Yerel seçimlerin ardından Denizli Büyükşehir başta olmak üzere 16 yeri alan Cumhuriyet Halk Partisi’nin muazzam bir başarı elde ettiğini söylemek yanlış olmaz. Halkın iktidara tepkilerinin başta Denizli olmak üzere ülkenin birçok yerinde belediyeleri değiştirdiğini söylemek gerekiyor.
Denizli Büyükşehir Belediye Başkanlığı’na seçilen Bülent Nuri Çavuşoğlu’nu uzun zamandır tanıyorum. Partide çeşitli görevler yapan, Deniz Gezmiş’leri asılma saati olan gece yarısında Çınar Meydanı’nda anmaktan imtina etmeyen bir isim olarak aklımda. Ve sözlerini kolay kolay esirgemeyen…
Büyükşehir Belediye Başkanlığı’na giden süreci iyi yönettiğini de söylemek gerekiyor. Kampanya şarkısı yerel anlamda son yılların en iyisiydi. ‘Karaoğlan’ imajı halkta karşılık buldu. Belediye önünden açıklamalar yaparak insanları ikna etme çabası boşa değildi. Çalıştı, başardı ve kazandı.
Göreve geldikten sonra da eskiden bildiğim tavrıyla hareket etti Çavuşoğlu. Önce belediyenin borcunun 11 milyardan fazla olduğunu koca afiş yaptırıp astırdı belediyeye. Eski başkan Osman Zolan, borcun o kadar olmadığını, geçmişten gelenler olduğunu, çok uzun vadeli krediler olduğunu söyleyerek yalanladı. Daha sonra, fazladan araçların kiralandığını ve saltanat sürüldüğünü söyledi. Bu araçları belediye önünde sergiledi. Belediyeye ait kafelerde fiyatları cüzi rakamlara düşürdü. Yol kenarlarında bulunan otoparkları ücretsiz hale getirdi.
Şartları karşılayan emeklilere yardım olarak 5 bin TL ödeme kararı alınmasını sağladı. Yine yeni doğum yapan annelere de destek verme kararı aldırdı.
Basın Daire Başkanlığı’na tecrübeli gazetecilerden Cenk Öztürk’ü getirerek liyakatlı bir atama yaptığını da söylemek gerekir. Tüm bunlar gelir gelmez kendisi ile ilgili havanın pozitif yönde esmesini sağladığını söylemek mümkün.
Ancak son yaptığı hamleyi anlamakta zorlanıyorum. Denizli Büyükşehir Belediyesi’nin şirketi olan Beltaş’ın işlettiği yerlerde alkol satışı yapılmasıyla ilgili CHP grubunun önerisi oy çokluğu ile kabul edildi. Çamlık gibi, Beyaz kafe gibi yerlerde alkol satışının serbest bırakılması isteniyor.

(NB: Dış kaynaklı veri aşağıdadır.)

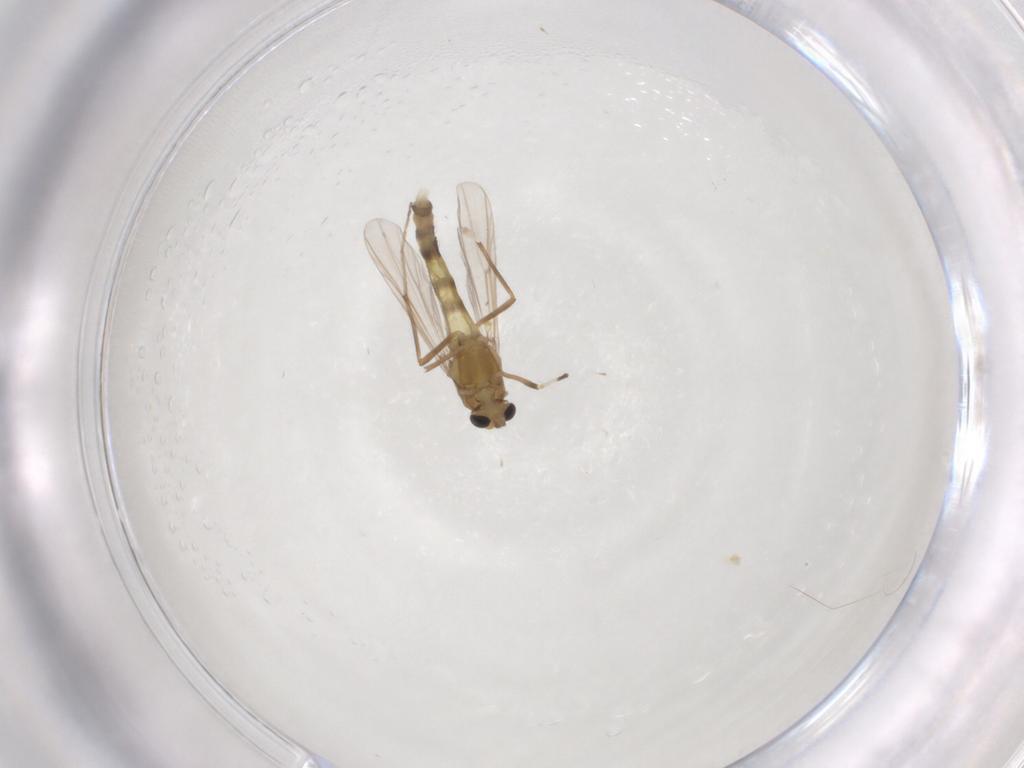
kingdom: Animalia
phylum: Arthropoda
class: Insecta
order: Diptera
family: Chironomidae
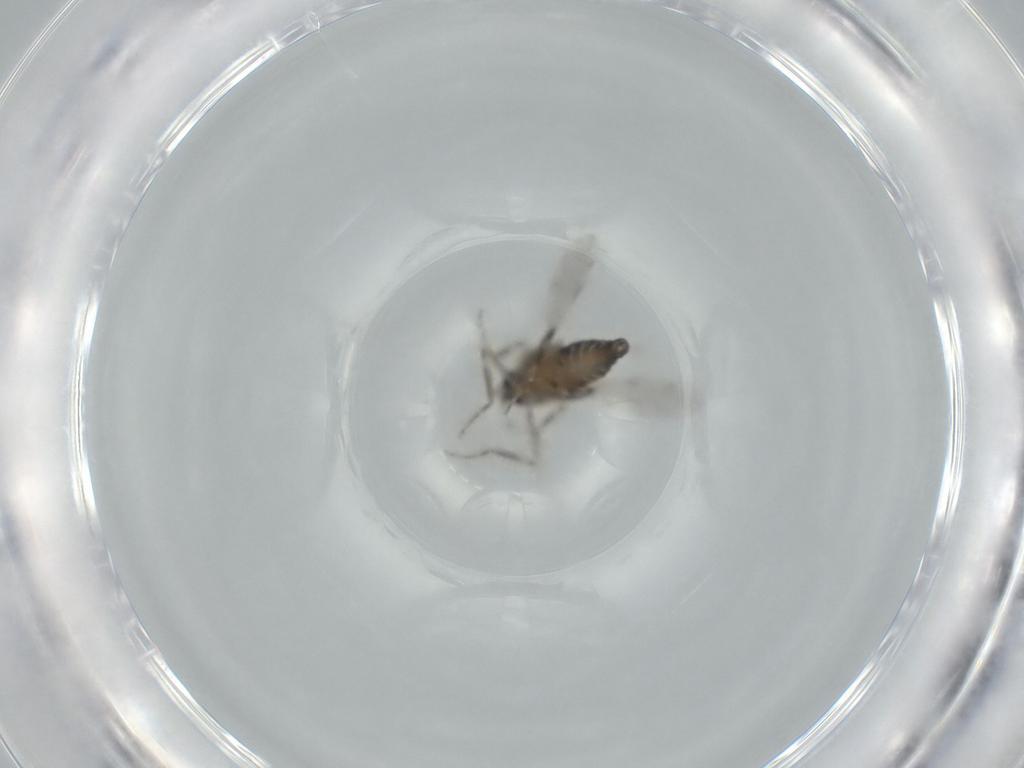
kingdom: Animalia
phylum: Arthropoda
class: Insecta
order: Diptera
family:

Çamlık’ın eski hallerini bilen birisi olarak bu hatadan dönülmesi gerektiğini düşünüyorum. Çamlık gibi insanların aileleriyle piknik yaptığı, köpeklerini gezdirdiği, yürüyüş yaptığı bu güzelliğin içinde alkol satışı şart olmasa gerek. Eskiden insanların gitmeye korktuğu, kavgaların, olayların eksik olmadığı yer olan Çamlık’ın yeni düzeninin doğru olduğunu düşünüyorum. Burada ve diğer yerlerde alkol satışının önünün açılması demek diğer bölgelerde yeniden alkol alınması demek olacak ki bunun önünü almak hiç de kolay olmaz. Gençlerin alkol, fuhuş, tefeci üçgeninden kurtarılması gerekirken belediyenin güzide kafelerinde alkol satışı yapmasını nereye koyacağız? Ve göreve gelir gelmez akla gelen ilk icraatlarından biri olarak belediye kafelerinde alkol satışı yapmak da neyin nesi?
Büyükşehir Belediye Başkanı Bülent Nuri Çavuşoğlu’nun göreve geldiği günden bu yana pozitif imajına zarar verdiğini düşündüğüm bu kararın gözden geçirilmesi gerektiğini düşünüyorum.